▸ Extracted information:
______

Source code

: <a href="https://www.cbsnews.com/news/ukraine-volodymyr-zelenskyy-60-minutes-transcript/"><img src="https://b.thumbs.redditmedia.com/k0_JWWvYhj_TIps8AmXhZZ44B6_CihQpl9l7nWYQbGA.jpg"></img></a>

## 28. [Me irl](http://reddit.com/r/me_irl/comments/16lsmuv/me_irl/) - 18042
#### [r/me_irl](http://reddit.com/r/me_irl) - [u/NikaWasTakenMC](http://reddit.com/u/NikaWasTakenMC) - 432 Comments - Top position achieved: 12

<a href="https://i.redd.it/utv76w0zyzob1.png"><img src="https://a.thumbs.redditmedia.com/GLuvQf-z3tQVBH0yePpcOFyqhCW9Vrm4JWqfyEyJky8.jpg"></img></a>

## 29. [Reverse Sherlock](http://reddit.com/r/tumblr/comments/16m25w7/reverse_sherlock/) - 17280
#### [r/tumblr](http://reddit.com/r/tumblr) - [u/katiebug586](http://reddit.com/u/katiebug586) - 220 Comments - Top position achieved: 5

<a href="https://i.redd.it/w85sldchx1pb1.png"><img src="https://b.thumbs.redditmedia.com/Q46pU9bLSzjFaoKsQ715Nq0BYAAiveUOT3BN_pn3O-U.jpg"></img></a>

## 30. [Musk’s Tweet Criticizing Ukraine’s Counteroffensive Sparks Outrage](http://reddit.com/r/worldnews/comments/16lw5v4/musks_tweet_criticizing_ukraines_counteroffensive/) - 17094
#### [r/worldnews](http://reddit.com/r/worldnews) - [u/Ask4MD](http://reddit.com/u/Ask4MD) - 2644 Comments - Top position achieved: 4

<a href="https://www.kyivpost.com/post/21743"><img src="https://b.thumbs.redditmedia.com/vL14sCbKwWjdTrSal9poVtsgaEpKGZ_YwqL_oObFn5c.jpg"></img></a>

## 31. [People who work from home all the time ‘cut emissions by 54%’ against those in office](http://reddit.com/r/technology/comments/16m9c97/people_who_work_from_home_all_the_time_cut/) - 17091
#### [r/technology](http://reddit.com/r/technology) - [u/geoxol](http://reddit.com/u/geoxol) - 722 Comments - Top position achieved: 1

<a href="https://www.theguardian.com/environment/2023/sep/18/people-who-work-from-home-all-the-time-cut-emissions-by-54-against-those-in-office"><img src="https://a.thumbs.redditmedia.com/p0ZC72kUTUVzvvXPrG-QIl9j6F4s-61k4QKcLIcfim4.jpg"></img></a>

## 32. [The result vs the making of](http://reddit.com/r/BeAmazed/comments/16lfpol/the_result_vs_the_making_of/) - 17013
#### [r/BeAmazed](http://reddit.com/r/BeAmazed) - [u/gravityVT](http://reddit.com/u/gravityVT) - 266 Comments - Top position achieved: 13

______

▸ To do: Only lines containing the word "office" should appear in the answer, and every such line from the records above must be there.

▸ Result of the exercise:
## 31. [People who work from home all the time ‘cut emissions by 54%’ against those in office](http://reddit.com/r/technology/comments/16m9c97/people_who_work_from_home_all_the_time_cut/) - 17091
<a href="https://www.theguardian.com/environment/2023/sep/18/people-who-work-from-home-all-the-time-cut-emissions-by-54-against-those-in-office"><img src="https://a.thumbs.redditmedia.com/p0ZC72kUTUVzvvXPrG-QIl9j6F4s-61k4QKcLIcfim4.jpg"></img></a>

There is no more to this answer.